When requested to let my child soend some time with me, she threatned that she will take law in hands, suicide if the child is taken without solving issues.

 

Should have recorded such statement that she'd comit suicide etc.
 

Have tried counseller and negotiations in past, she agrees to follow our relegion, says she will do all our relegious duties, will take care of home, kitchen, in laws. This nerver happens even for few days. She gets back to her original self.

Looks like a complete psycho.  She needs professional help.  If you've taken her to the doctor, then get all those records, all will come handy for you in case you opt for diviorce.



I want her to be back, this will be good for the child as well. However, I do not want her to make fake-promise, or return and start the same behavior as original. 

 

Such a novel Idea !

Can I file an RCR with conditions that she has to follow only our relegion in our house, independently manage the home and kitchen and live peacefully and respect others in home. 

an RCR is not a 498a where one files such a application, if not followed will be put behind bars.  Its merely a request letter asking her to return to back to base, which she may accept or may not accept.  No court has powers to make a wife come back to you and behave properly with you.


If there comes a time when men can file domestic violence case against women, till that time good luck.

I am ok, if she is following her relegion when she visits her parents. Also, she has mentioned that she wants a busy career so she can excuse herself from all household duties, how can this prevented. I wanted her to demonstrate that she can independently manage the house and kitchen and after that she can do a job of her choice.

My heartfelt opinion on your case is, 

1.  Engage the services of a maid, a cook.

2.  Dont be too bossy with a bossy girl, it will only end up in a mess.

3.  Your dreams of making or having a aadarsha patni have turned futile, so please stop trying to change her.  Women of this age and time, have different opinion about household activities etc.  Stop looking for your mom in her.

4.  You've got a kid out of a intercaste marriage [am still very doubtful that it is intercaste marriage, it should be a inter religion marriage, hindu weds muslim etc.] Intercaste of inter-religion marriage itself is a compromise in the first place.  When you have compromised in the first place, you will have to keep compromising for the rest of your life, without a sigh.

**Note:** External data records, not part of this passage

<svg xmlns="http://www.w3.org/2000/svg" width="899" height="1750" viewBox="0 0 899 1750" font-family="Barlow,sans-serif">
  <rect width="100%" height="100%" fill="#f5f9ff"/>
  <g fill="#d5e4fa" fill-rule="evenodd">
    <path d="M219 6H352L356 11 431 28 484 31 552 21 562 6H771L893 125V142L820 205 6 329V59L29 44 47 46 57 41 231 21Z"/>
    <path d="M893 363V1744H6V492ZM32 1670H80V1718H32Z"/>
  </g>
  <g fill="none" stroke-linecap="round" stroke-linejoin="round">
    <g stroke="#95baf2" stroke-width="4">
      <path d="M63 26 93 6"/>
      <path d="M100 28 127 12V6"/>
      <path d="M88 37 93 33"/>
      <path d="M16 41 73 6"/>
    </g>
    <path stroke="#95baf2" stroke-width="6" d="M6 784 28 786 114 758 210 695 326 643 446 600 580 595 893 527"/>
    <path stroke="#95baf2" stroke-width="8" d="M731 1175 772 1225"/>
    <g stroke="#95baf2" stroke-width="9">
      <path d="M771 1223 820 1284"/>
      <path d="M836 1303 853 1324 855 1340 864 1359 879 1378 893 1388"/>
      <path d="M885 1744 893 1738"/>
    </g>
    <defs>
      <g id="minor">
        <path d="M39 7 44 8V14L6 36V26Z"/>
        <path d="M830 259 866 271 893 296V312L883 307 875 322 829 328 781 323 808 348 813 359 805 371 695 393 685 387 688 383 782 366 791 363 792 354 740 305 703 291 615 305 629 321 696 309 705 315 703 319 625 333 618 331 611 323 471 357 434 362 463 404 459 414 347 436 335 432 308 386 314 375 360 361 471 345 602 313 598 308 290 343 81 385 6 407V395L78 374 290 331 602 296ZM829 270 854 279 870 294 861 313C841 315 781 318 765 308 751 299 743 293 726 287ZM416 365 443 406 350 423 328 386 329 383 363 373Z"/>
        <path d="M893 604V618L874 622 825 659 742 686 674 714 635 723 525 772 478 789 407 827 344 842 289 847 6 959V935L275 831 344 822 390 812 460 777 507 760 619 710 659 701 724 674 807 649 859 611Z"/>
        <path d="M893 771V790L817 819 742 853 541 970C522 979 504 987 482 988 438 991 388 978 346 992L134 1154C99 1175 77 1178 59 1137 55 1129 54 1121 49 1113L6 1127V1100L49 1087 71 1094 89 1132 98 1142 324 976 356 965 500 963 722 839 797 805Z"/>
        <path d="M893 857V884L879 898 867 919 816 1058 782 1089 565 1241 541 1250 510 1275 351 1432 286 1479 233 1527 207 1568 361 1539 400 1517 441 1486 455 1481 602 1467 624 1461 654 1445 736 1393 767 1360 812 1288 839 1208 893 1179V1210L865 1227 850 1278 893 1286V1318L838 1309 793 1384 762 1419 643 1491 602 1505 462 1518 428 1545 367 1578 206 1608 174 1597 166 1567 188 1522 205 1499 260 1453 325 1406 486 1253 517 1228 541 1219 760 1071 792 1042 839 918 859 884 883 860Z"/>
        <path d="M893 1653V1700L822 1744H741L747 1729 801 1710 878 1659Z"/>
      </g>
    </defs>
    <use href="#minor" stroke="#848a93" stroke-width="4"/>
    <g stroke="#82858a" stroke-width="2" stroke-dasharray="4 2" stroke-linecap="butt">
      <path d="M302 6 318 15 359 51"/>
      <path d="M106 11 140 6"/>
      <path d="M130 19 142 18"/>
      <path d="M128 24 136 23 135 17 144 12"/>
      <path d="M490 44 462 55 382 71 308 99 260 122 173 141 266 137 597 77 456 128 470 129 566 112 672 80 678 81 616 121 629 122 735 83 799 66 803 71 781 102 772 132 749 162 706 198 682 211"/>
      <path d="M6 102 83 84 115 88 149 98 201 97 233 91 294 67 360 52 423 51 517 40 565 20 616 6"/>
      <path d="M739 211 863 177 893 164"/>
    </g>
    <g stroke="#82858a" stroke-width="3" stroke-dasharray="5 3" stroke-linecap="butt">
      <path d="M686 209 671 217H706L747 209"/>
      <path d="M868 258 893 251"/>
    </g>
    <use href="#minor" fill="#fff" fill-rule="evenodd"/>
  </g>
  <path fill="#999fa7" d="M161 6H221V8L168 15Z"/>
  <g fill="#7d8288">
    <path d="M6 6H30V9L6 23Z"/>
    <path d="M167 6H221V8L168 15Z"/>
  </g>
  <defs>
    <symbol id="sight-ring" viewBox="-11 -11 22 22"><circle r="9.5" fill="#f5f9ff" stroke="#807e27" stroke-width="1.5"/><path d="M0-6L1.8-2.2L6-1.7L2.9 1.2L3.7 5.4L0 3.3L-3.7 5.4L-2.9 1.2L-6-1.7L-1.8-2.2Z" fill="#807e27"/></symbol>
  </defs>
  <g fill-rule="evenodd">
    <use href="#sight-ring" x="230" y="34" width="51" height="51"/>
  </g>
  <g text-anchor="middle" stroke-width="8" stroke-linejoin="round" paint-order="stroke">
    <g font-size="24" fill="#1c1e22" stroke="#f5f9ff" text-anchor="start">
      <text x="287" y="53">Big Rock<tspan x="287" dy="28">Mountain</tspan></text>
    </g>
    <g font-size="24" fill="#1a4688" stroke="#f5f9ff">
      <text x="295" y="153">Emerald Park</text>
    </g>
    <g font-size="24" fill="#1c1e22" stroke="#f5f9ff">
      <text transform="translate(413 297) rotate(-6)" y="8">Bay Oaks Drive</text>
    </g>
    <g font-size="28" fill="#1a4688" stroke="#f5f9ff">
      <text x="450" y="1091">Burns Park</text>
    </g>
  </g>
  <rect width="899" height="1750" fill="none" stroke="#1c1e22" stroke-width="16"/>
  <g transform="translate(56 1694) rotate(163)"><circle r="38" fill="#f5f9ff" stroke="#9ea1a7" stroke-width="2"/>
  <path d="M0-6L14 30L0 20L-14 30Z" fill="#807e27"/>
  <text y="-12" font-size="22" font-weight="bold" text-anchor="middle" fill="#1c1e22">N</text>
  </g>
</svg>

5.  Become that JEE HUZOOOR husband, and all will be well.  Ask your parents to follow your newly adapted style of JEE HUZOOR OR JEE MEMSAAB, and everything else will fall in place magically.


Appreciate your opinion in advance.

 

Good Luck.......................

adv. rajeev ( rajoo ) (practicing advocate)     28 February 2013

it is better to discuss with your and her elders, do not inovlve any third person because it is family matter.  It is advised

don't force her to follow your religion.

kushal (engineer)     28 February 2013

Thank you Adv Rajeev and other members,

Negotiations through elders have been futile, both families agree that she has to independently handle house, kitchen as well as respect elders, husband and keep family above her child. However, many times earlier she has returned on same promises just to revert back to her original self.

As mentioned above, RCR is a request sent by court. If I add the conditions (as per negotiations of both parties elders). This will have some authenticity, also going through legal channel will make her understand that this is serious and may not make fake promises.

I understand that no court can force things on anyone, but all I want is her to come back only if she is serious to follow her promises.

Let me know your thoughts on this

 

 

@Sujay: Thanks for your advice, but thats not me.

 

SRISHAILA.DHARANI (Advocate&consultant)     28 February 2013

Put reasonable conditions in the RCR petition , which is agreeable to every body in the house and live peacefully.Life itself is compromise, but not at the cost of others.